H.R. Krishnan, J.
1. This is a second Misc. appeal by the surety for the defendant under Order 38 Rule 2 C. P. C., from the concurrent decisions of the lower Courts, to realise from, him, on the strength of the security bond, the decretal amount payable by the) judgment-debtor respondent No. 2 to the decree-holder respondent No. 1.
2. The facts for the most part are common ground and the question is only in regard to the interpretation of the security bond, and the application of Section 145 and Order 38 Rule 2 C. P. C. The special interest of this case is that the decree-holder, having failed by negligence to obtain a bond in terms of the rule, or in the standard form in appendix F (2) to the C. P, C., has to face the problem of establishing that the security bond, as worded, enables him to realise the decretal amount from the surety.

• **Your tasks**
**1)** In the judgment excerpt, under which order and rule of the C. P. C. is the surety's appeal brought?
**2)** Do these statements agree with the judgment excerpt? For each, answer yes or no and quote the deciding words. (a) The appeal is brought by the surety for the defendant. (b) The facts of the case are largely in dispute. (c) The decree-holder obtained a bond in the standard form in appendix F (2).
The items after the judgment excerpt have no connection to it.

• **Data for analysis**
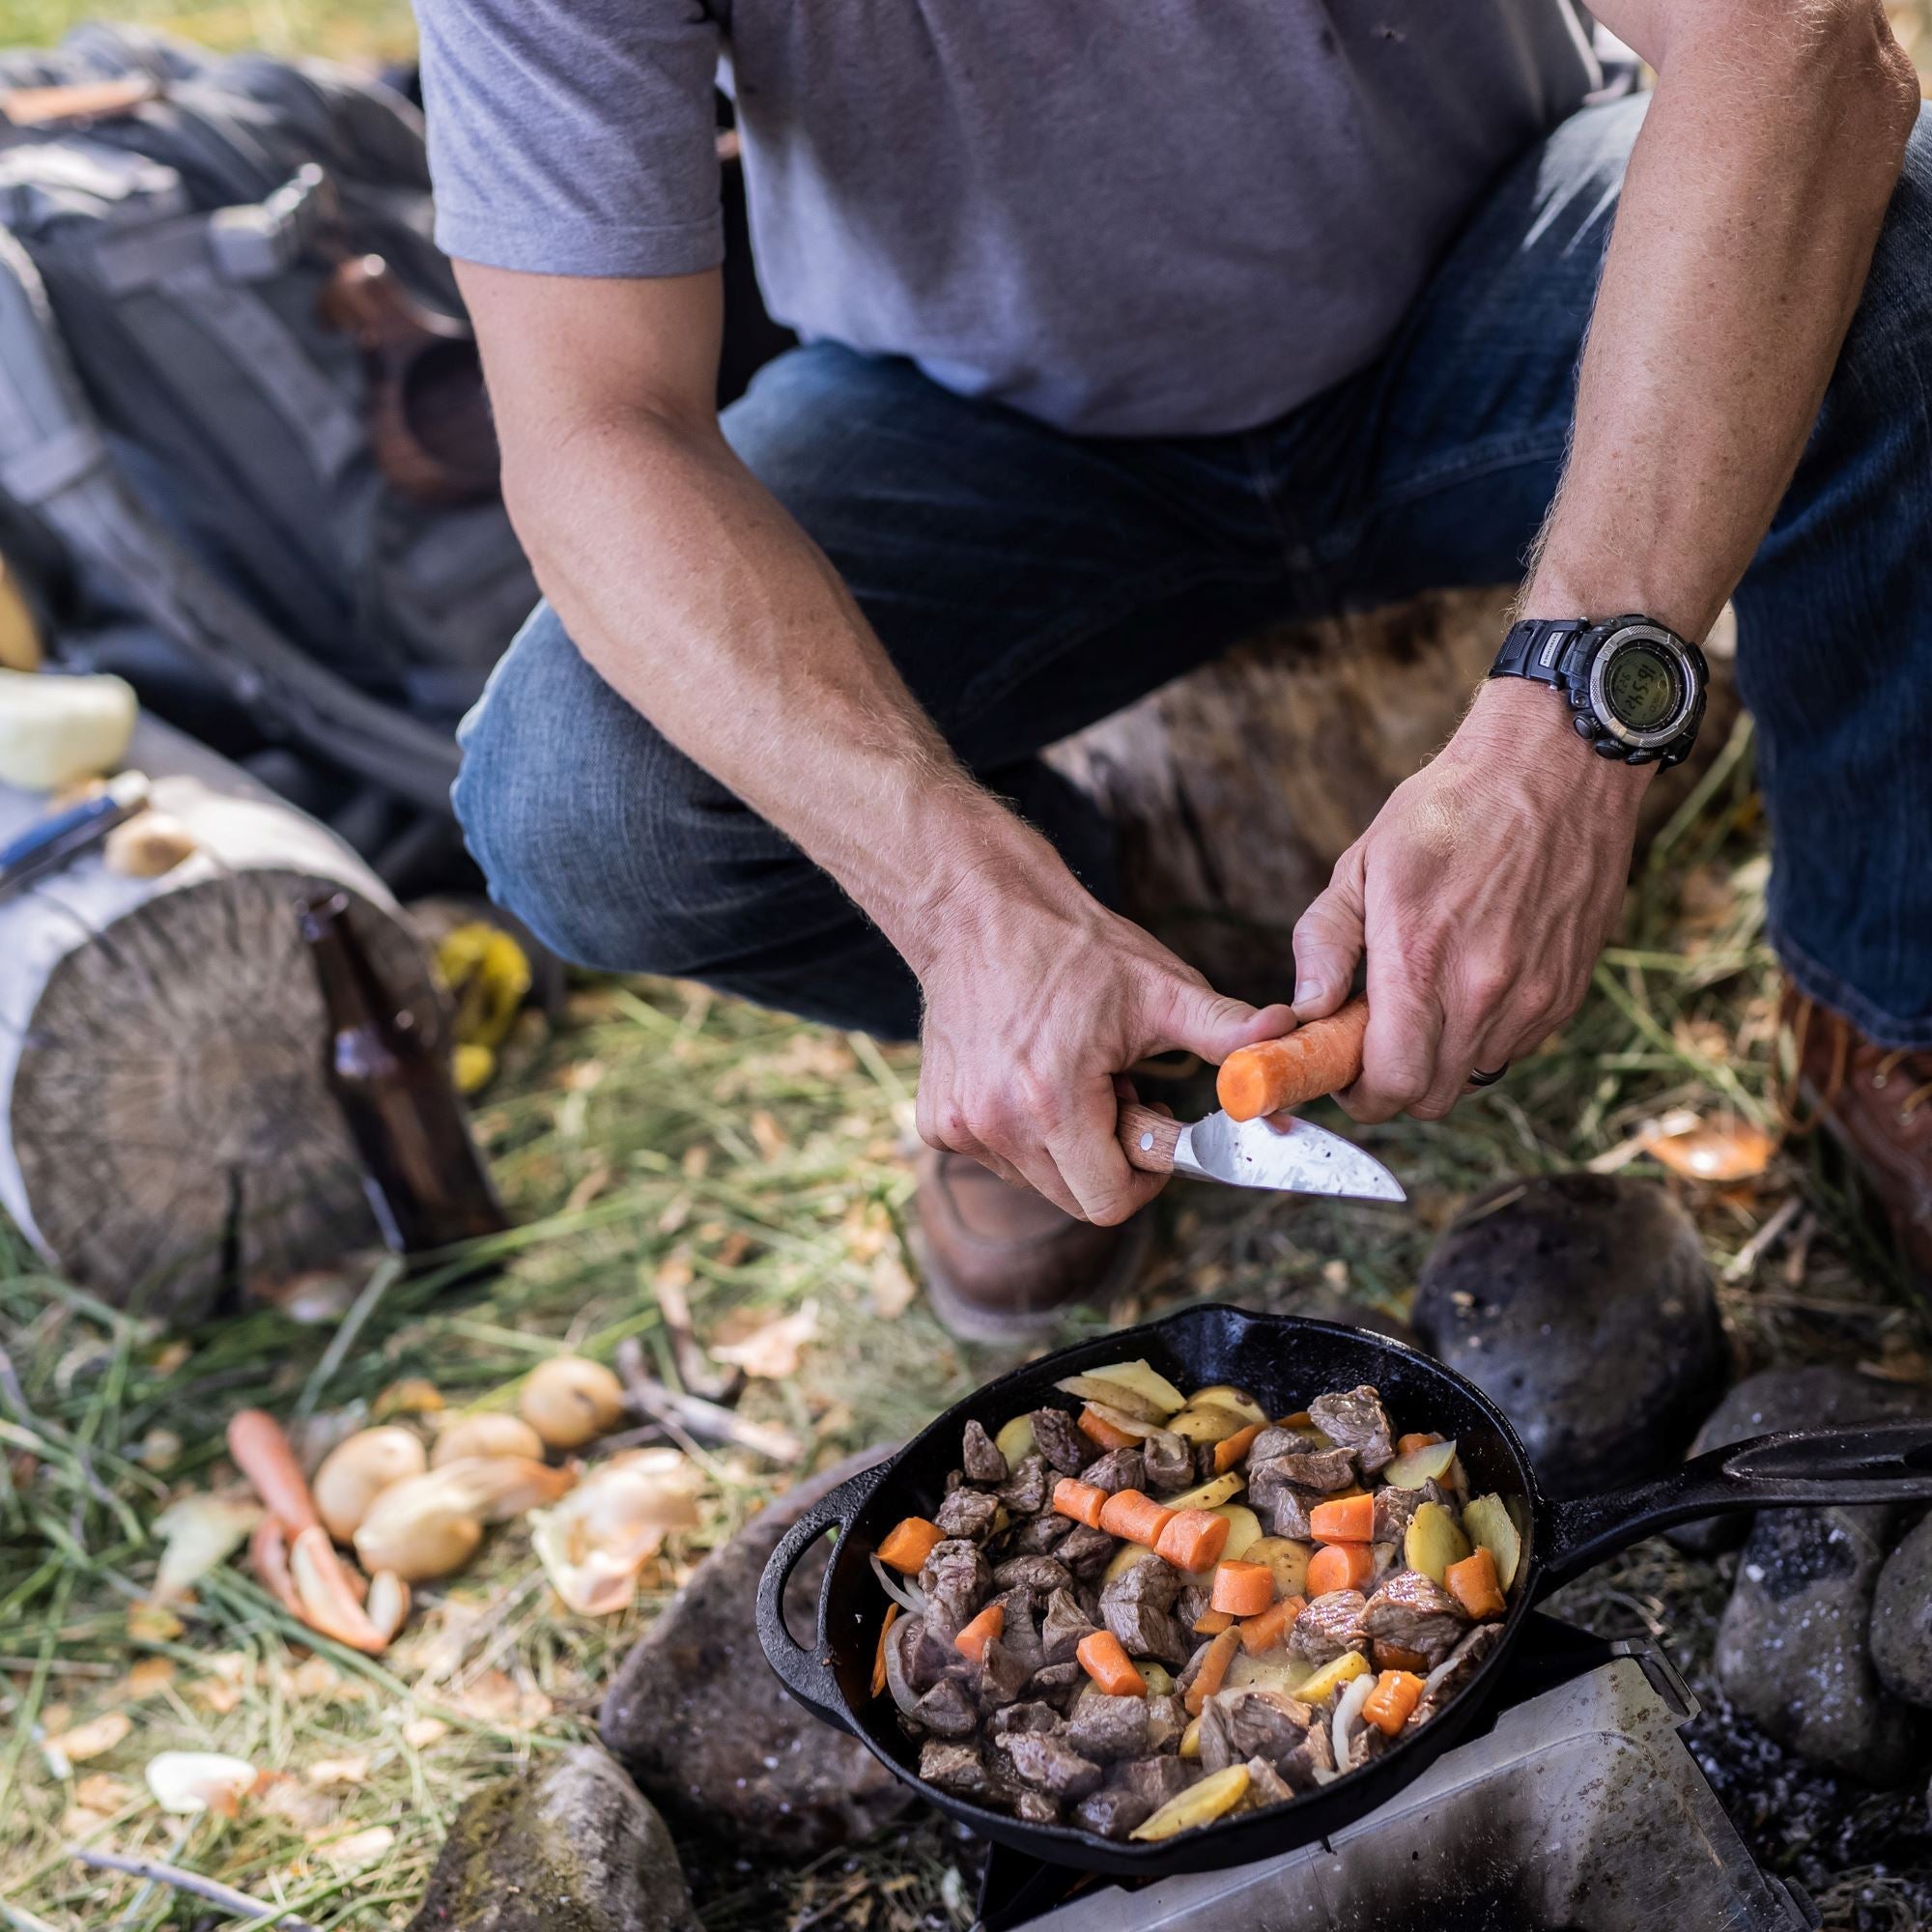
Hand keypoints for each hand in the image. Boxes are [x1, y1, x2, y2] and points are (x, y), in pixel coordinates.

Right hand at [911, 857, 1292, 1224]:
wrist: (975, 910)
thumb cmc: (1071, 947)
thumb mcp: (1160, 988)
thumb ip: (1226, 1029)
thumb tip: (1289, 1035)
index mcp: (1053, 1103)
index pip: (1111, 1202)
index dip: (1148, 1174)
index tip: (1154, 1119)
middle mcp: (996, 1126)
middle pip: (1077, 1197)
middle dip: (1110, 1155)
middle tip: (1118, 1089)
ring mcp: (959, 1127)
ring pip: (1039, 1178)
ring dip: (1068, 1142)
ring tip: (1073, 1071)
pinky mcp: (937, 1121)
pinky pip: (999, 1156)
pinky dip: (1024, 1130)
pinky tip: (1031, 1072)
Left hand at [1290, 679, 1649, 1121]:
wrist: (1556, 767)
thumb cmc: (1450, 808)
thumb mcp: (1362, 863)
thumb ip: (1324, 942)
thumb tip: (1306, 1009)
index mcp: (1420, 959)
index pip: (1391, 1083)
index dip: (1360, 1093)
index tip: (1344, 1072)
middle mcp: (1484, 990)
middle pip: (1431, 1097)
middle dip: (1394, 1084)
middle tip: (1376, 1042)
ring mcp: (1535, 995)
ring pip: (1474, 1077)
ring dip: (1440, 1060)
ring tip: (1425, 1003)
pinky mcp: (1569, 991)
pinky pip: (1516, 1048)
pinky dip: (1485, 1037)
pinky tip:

• **Answers to the problems**
**1)** Order 38 Rule 2 C. P. C.

**2)**
(a) Yes: "a second Misc. appeal by the surety for the defendant"
(b) No: "The facts for the most part are common ground"
(c) No: "having failed by negligence to obtain a bond in terms of the rule, or in the standard form in appendix F (2)"